** Text follows **

The Solution is the third collaborative studio album by American rapper Buckshot and record producer 9th Wonder. It was released on November 13, 2012 through Jamla Records/Duck Down Music. Production was entirely handled by 9th Wonder, who also served as executive producer. It features guest appearances from Dyme-A-Duzin and Rapsody. The album debuted at number 196 on the Billboard 200 chart, with first-week sales of 2,300 copies in the United States.

A music video for the album's lead single "The Change Up" was directed by Kenneth Price. Another video was released for the song "Shorty Left".

Critical reception 

The Solution was met with generally favorable reviews. At Metacritic, which assigns a normalized rating out of 100 to reviews from mainstream publications, the album received an average score of 73, based on seven reviews.

Bogar Alonso of XXL stated, "The Solution finds Buckshot doing a better job than in his past two at-bats to keep up with the super producer, and he does so by using his relaxed spitting as an anchor". AllMusic's David Jeffries said, "The nostalgia and artistry will take you back and warm your Coogi-covered heart". Ryan B. Patrick of Exclaim! said, "It's a gritty, soulful sound that holds The Solution together, seemingly aspiring to be nothing more than "Boot Camp meets Little Brother": familiar and stress-free for an audience seeking a vintage feel in their hip-hop". Jesse Fairfax of HipHopDX said, "The Solution once again combines Buckshot and 9th Wonder's accomplished and refined skill sets as pioneers of the '90s and the past decade respectively". Grant Jones of RapReviews said, "The Solution doesn't differ from the previous instalments at all. If you're a fan of either artist then it is certainly worth picking up". Jon Hadusek of Consequence of Sound said, "Although The Solution is too hung up on the past to be relevant in the present, it remains a competent throwback to hip-hop's golden age, an era that both artists seem to be yearning for. That nostalgia pervades The Solution".

** End of Text **
** Information shown follows **

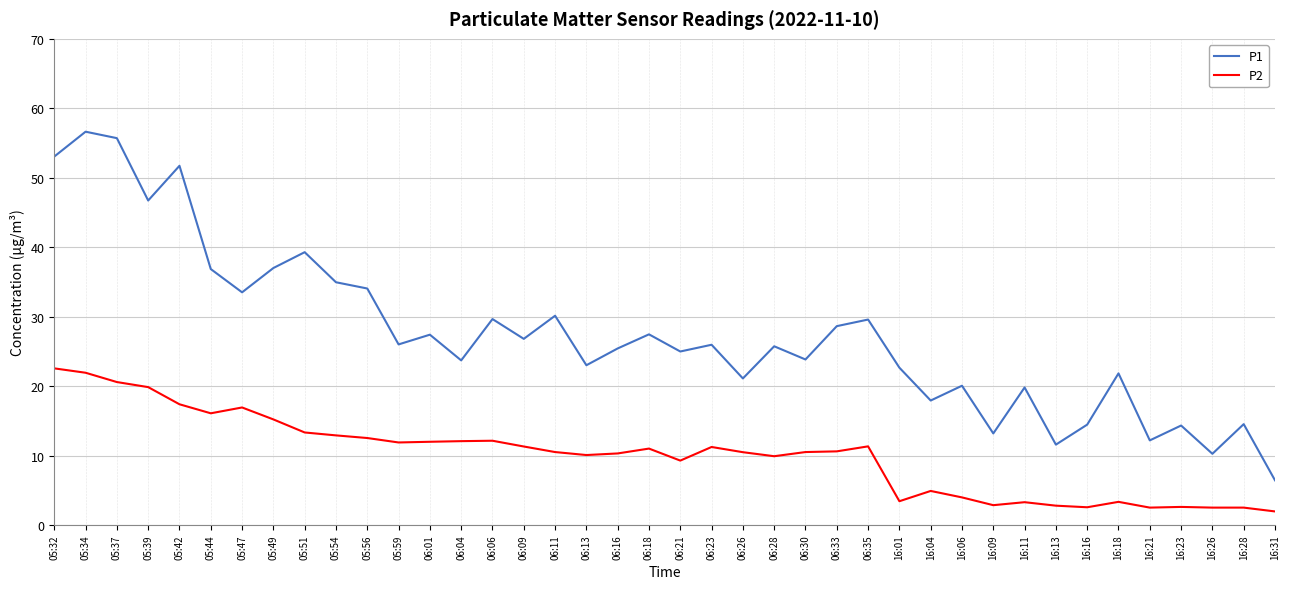

What is the maximum value shown in the chart?

56.6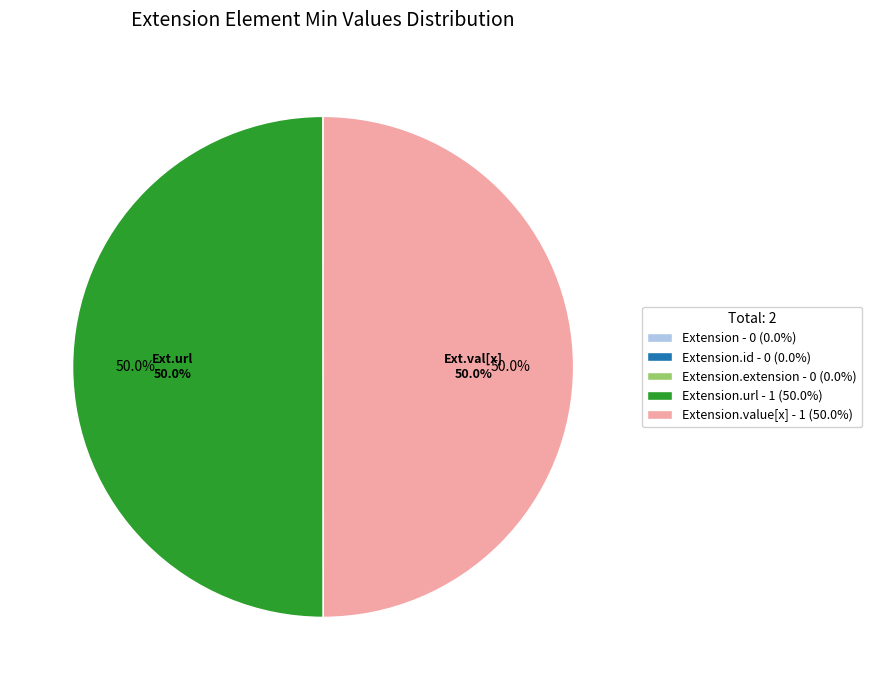

What percentage do Extension.value[x] - 1 (50.0%) and Extension.url - 1 (50.0%) together represent?

100.0%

** End of Information shown **

■ Apply what you read ■
**A)** From the article on The Solution, copy out the part that opens with the words containing "Critical reception" and closes with "on seven reviews.".
**B)** Extend the article on the album The Solution, picking up right after its final sentence.

■ Written responses ■
**A)**
Critical reception 

The Solution was met with generally favorable reviews. At Metacritic, which assigns a normalized rating out of 100 to reviews from mainstream publications, the album received an average score of 73, based on seven reviews.

**B)**
Track listing
All Tracks Produced by Patrick "9th Wonder" Douthit

Sample Credits
"The Big Bang"
"Come Fly Away with Me" by Magnum Force
"What I Gotta Say"
"New Directions" by The Foundations
"Crazy"
"I Don’t See Me...Anymore" by Glass House
"The Feeling"
"Let the Feeling Talk to You" by The Dells
"Sam"
"Where Do We Go from Here / Journey" by Enchantment
"Pat Em Down"
"Tear Down The Walls" by Lamont Dozier
"Keep It Going"
"Break Down for Love" by Tavares
"The Change Up"
"Love is Just a Dream" by Cliff Dawson
"Shorty Left"
"All I Need is Time" by First Choice
"You"
"I Don’t Know" by The Controllers
"The Solution"
"Which One Should I Choose" by The Unifics

Personnel
 Kenyatta "Buckshot" Blake – main artist, associate executive producer
 Patrick "9th Wonder" Douthit – main artist, producer, executive producer
 Marlanna "Rapsody" Evans – vocals (track 10)
 Donnovan "Dyme-A-Duzin" Blocker – vocals (track 11)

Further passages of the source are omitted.